Arrangement Graphs and Intersection Graphs of Curves

Abstract

An arrangement of a set of non-self-intersecting curves is their embedding in the Euclidean plane such that at each intersection point the curves involved cross each other. Arrangements are well-studied both in Discrete Geometry and Computational Geometry. They serve as natural sources of graphs. In this thesis, we investigate two such graph classes that naturally arise from arrangements of curves.

The first graph class, called arrangement graphs, arises directly from the embedding itself by considering the intersection points as vertices and the segments of curves whose endpoints are the only vertices in it are the edges of the graph. The second graph class, called intersection graphs of finite curves, is obtained by treating each curve as a vertex and two vertices are adjacent if their corresponding curves intersect.

We begin with arrangement graphs. A pseudoline is a curve that extends to infinity in both ends. A pseudoline arrangement is a collection of at least three pairwise crossing pseudolines. It is simple if no three pseudolines meet at a point. A pseudoline arrangement graph is obtained from a simple pseudoline arrangement. First, we solve the Pseudoline Arrangement Graph Realization Problem, that is, given a sequence of finite numbers whether there is a pseudoline arrangement graph whose list of degrees of its vertices matches with the input sequence. And if the answer is yes, then we construct the pseudoline arrangement graph. Second, we study the eccentricities of vertices in pseudoline arrangement graphs. In particular, we find the diameter of such graphs, and then characterize the vertices that have eccentricity as the diameter.

Next, we move on to intersection graphs. A string graph is the intersection graph of finite curves. When these finite curves pairwise intersect at most once, we get 1-string graphs. An outerstring graph is a string graph obtained from the arrangement of finite curves in a disk such that an endpoint of each curve lies on the boundary of the disk. Kostochka and Nesetril studied coloring 1-string graphs with girth five to address questions of Erdos and of Kratochvil and Nesetril. In an attempt to improve these bounds we prove that outerstring graphs with girth g >= 5 and a minimum degree of at least 2 have a chain of (g-4) vertices with degree 2. This generalizes results of Ageev and of Esperet and Ochem on circle graphs: intersection graphs of chords of a circle. Our result also implies that outerstring graphs with a girth of at least five are 3-colorable, improving the previous bound of five by Gavenciak et al.

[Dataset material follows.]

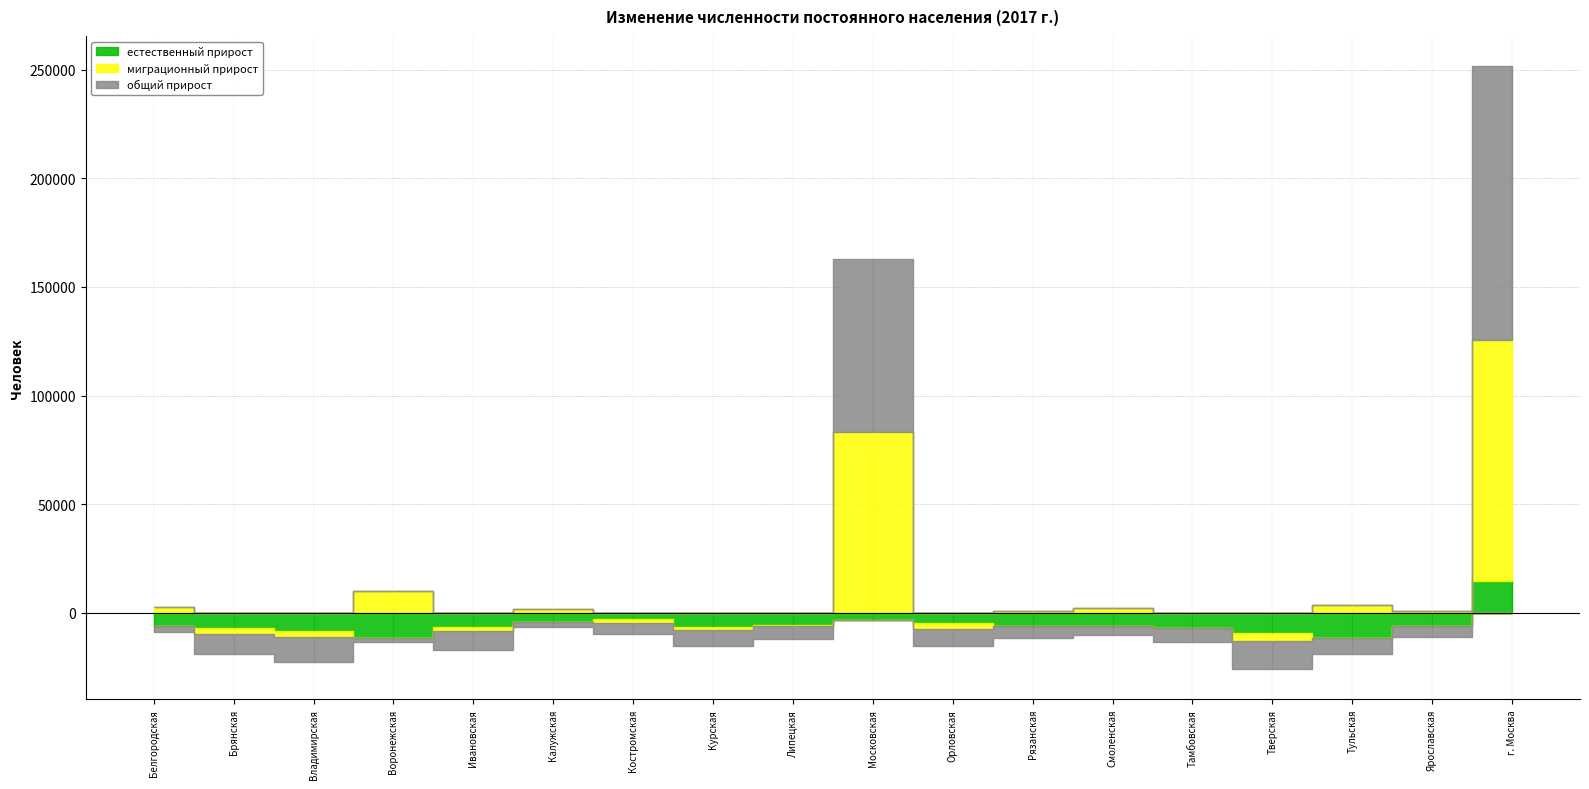

How many interior local peaks does the общий прирост series have?

4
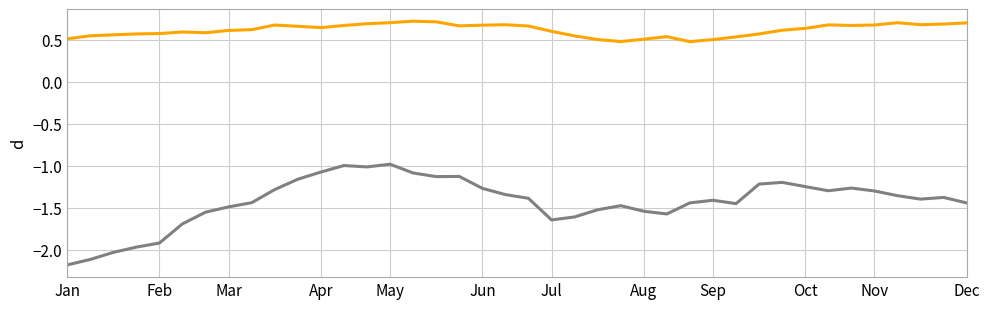

What is the minimum value shown in the chart?

-2.2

Next, we consider a geometric analog of string graphs called bend graphs (popularly known as VPG): intersection graphs of rectilinear curves. Upon fixing these rectilinear curves to be alternating horizontal and vertical line segments in the plane of at most k + 1 line segments, we obtain the graph class B(k). Clearly, B(k) are also string graphs. However, every string graph also belongs to B(k), for some k. The smallest value of k such that a string graph G \in B(k) is called its bend number. This parameter gives us a way of categorizing string graphs. Obviously B(k) \subseteq B(k+1). Chaplick et al. were the first to provide such a separating example proving that B(k) \notsubseteq B(k+1) for all k \in N, and further asked for chordal separating examples. In an attempt to answer their question, we show that there are infinitely many values of k such that there are separating examples for B(k) \notsubseteq B(k+1) that are split graphs (which are also chordal). We also prove similar results for a different variant of bend number called the proper bend number.

Finally, we close by highlighting the use of techniques developed for arrangement graphs that help to solve problems of string graphs. In particular, we reprove the result of Kostochka and Nesetril on coloring 1-string graphs with girth five by using the techniques developed while solving the pseudoline arrangement graph realization problem.